Text segment:

The Huckster’s Foreign Policy

by , December 18, 2007

The word-bite coming out of Mike Huckabee’s Foreign Affairs manifesto is "arrogant bunker mentality," this in reference to the Bush administration, a mindset which, the new Republican front-runner avers, "has been counterproductive at home and abroad." Mitt Romney is demanding an apology from Huckabee to the president, but this grasping at straws only confirms Huckabee’s status as the front-runner.

Huckabee appears to have won what Chris Matthews calls "the authenticity debate," in part because of his quick wit and sense of humor – yet he’s also a wily politician who knows that this election is about change. In order to win the nomination, and then the general election, Huckabee must present himself as a credible representative of a new turn in American politics, and that’s what the "arrogant bunker mentality" jab is all about. It is not, however, the most interesting aspect of the Foreign Affairs piece. Get a load of these opening lines:

"The United States, as the world’s only superpower, is less vulnerable to military defeat. But it is more vulnerable to the animosity of other countries. Much like a top high school student, if it is modest about its abilities and achievements, if it is generous in helping others, it is loved. But if it attempts to dominate others, it is despised."

Dataset extract:

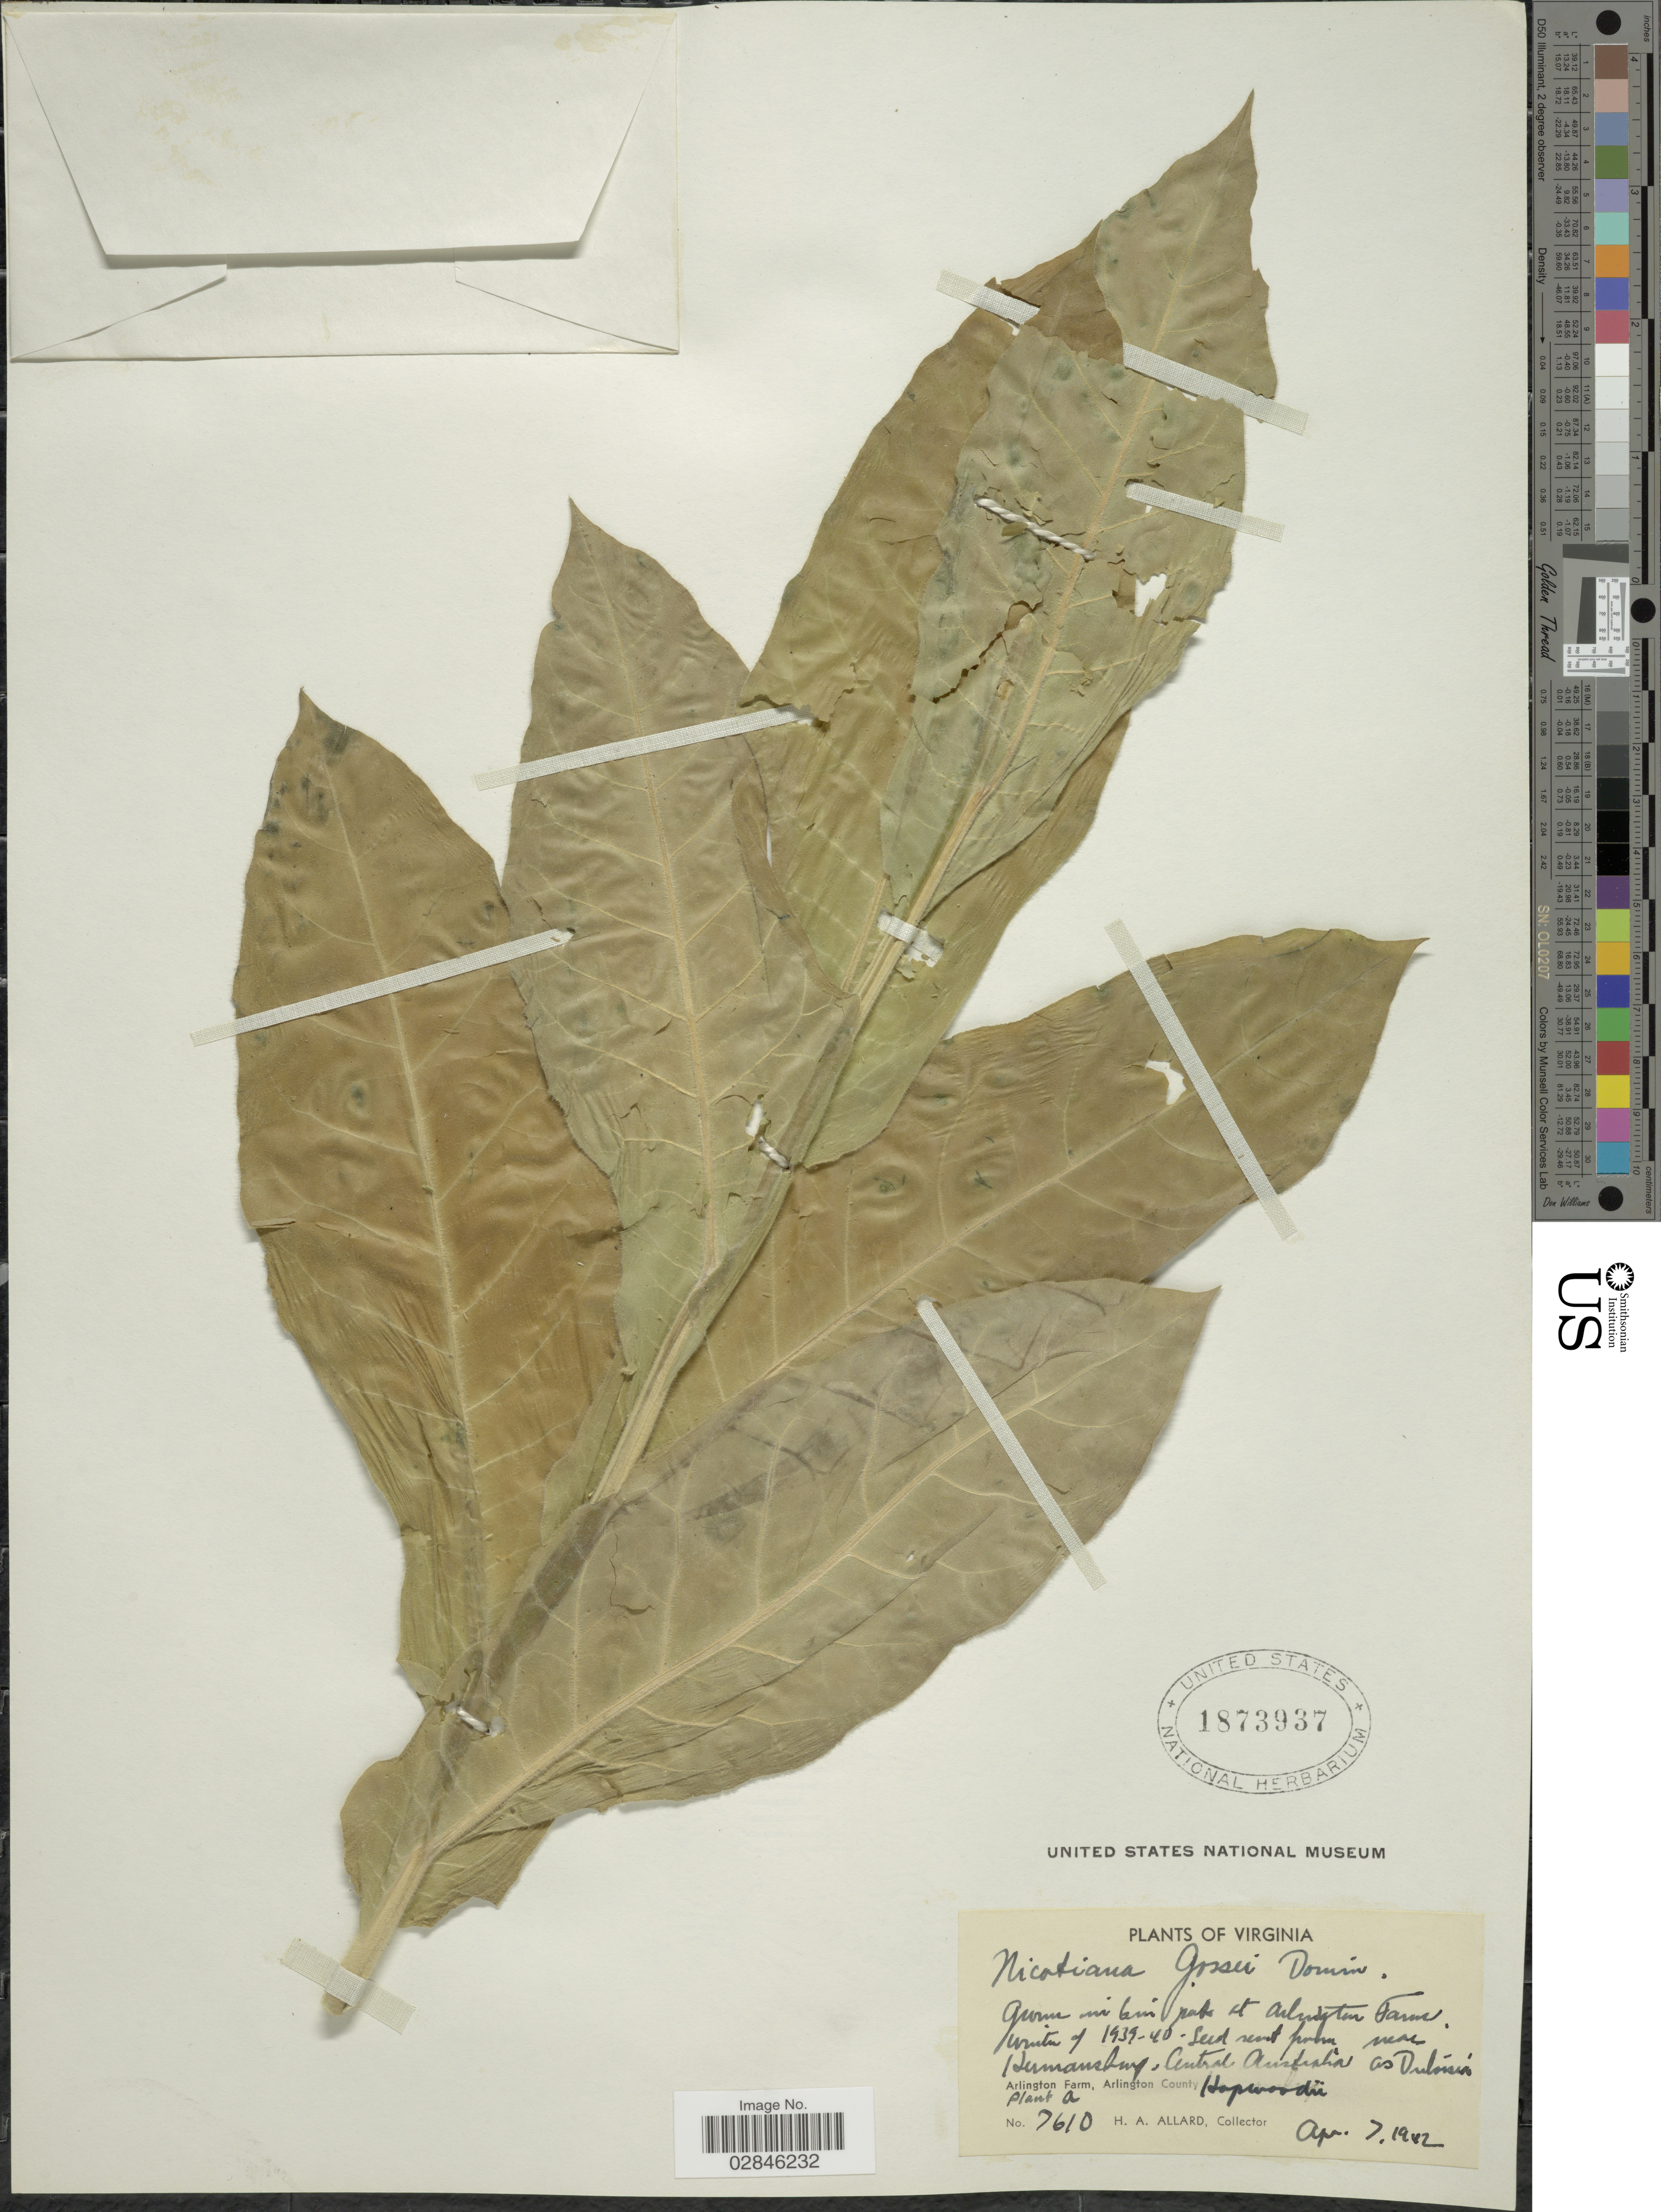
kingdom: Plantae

Exercise task:
Copy word for word the part of the article on Huckabee's foreign policy starting at "by , December" and ending at "as the front-runner.".

Solution:
by , December 18, 2007

The word-bite coming out of Mike Huckabee’s Foreign Affairs manifesto is "arrogant bunker mentality," this in reference to the Bush administration, a mindset which, the new Republican front-runner avers, "has been counterproductive at home and abroad." Mitt Romney is demanding an apology from Huckabee to the president, but this grasping at straws only confirms Huckabee’s status as the front-runner.